The little-known story of Albania’s role in rescuing Jews during the Nazi era and the Holocaust was recognized by the Montreal Jewish community with an exhibition in the Federation CJA lobby.

Albanian Ambassador Elida Petoshati was received during the exhibit, which is drawn from Albanian government archives and is being presented in co-operation with the Centre for Israel and Jewish Affairs.

The exhibition, created in connection with the 100th anniversary of Albanian independence, consisted of reproductions of documents and photos highlighting Albanians’ efforts to save Jews between 1933 and 1945.

CIJA board member Joseph Gabay said Albania was a refuge for hundreds of Jews coming from other countries.

Up to 1939, the Albanian embassy in Berlin was issuing visas to Jews trying to flee, he said.

“It is unique in Europe that the number of Jews in Albania went from about 200 at the start of the war to more than 2,500 by the time the country was liberated,” Gabay said.

Sixty-five Albanians are recognized as Righteous Among the Nations at Yad Vashem in Jerusalem.

Gabay noted that, since the fall of the Communist regime in Albania in 1991, numerous testimonials have come to light of the protection of Jews during the Nazi period.

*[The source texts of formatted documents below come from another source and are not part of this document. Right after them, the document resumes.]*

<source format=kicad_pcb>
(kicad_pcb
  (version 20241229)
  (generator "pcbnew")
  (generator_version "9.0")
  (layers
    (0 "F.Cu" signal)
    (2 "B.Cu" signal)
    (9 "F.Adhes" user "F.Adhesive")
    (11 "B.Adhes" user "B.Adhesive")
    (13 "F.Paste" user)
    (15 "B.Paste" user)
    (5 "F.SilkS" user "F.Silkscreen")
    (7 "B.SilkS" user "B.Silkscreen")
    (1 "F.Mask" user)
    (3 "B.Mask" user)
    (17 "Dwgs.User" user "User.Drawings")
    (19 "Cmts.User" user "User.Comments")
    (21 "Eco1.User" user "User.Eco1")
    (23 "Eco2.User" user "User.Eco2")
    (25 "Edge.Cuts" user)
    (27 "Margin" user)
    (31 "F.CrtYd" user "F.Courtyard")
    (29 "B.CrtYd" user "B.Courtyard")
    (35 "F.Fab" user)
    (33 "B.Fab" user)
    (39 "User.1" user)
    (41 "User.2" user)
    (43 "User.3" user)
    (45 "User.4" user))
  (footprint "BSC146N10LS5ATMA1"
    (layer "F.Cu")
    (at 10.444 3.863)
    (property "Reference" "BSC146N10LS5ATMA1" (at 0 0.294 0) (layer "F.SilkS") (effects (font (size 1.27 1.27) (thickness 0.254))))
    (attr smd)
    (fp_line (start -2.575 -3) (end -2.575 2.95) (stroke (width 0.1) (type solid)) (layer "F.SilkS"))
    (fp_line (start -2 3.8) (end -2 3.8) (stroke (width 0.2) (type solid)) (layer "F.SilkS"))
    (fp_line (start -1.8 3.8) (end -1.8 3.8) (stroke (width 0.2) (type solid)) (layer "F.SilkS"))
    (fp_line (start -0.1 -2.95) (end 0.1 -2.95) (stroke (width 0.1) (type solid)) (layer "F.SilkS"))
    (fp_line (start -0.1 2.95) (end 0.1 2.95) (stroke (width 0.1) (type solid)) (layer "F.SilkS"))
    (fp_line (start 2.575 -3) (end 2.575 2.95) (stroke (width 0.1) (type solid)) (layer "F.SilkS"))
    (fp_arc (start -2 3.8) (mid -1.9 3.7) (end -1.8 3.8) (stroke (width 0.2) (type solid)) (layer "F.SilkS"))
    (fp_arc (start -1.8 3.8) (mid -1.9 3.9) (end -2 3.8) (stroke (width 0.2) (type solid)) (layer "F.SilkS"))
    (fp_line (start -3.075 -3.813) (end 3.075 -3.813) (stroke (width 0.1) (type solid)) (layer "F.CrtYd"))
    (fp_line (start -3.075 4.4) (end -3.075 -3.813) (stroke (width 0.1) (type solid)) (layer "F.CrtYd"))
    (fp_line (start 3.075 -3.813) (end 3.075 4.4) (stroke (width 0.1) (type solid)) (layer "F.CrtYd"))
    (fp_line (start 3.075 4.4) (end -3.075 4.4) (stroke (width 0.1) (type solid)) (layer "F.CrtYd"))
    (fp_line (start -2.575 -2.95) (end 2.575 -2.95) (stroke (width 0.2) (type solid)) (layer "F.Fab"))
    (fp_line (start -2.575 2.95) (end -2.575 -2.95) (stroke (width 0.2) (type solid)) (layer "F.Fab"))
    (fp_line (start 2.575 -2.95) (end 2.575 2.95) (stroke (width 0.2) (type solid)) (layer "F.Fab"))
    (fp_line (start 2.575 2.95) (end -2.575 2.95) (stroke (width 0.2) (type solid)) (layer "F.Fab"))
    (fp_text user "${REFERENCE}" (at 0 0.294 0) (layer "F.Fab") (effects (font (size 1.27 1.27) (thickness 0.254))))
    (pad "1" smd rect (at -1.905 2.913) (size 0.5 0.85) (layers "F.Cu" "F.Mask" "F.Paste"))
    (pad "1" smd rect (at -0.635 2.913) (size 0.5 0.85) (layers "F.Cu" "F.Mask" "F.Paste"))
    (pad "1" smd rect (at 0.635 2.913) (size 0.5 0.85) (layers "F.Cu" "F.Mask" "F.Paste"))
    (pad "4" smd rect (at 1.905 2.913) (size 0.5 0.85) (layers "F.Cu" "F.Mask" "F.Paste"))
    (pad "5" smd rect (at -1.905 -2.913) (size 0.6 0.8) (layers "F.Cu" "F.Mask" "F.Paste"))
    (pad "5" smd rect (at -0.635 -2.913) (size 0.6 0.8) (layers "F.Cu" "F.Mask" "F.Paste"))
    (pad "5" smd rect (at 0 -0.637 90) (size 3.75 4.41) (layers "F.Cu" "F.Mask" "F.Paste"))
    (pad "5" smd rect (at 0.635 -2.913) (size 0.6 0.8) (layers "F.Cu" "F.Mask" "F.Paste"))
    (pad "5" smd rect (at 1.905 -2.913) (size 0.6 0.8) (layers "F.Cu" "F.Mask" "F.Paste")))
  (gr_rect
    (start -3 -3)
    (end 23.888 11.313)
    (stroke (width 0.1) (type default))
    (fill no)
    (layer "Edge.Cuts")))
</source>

“Madame Ambassador, in the name of the Jewish community of Montreal, I thank your country and its people for their heroic conduct, for having saved humanity, because our tradition teaches us that whosoever saves one life, saves humanity,” Gabay said.

Israeli Consul General Joel Lion also paid tribute to the courage of the Albanian people, and the strong ties today between Albania and Israel.

Larry Nachshen, president of the Montreal Holocaust Memorial Centre, also acknowledged the debt of gratitude the Jewish people owe to the Albanians today.

“The rescuers clearly understood the moral values that bind us as human beings,” he said.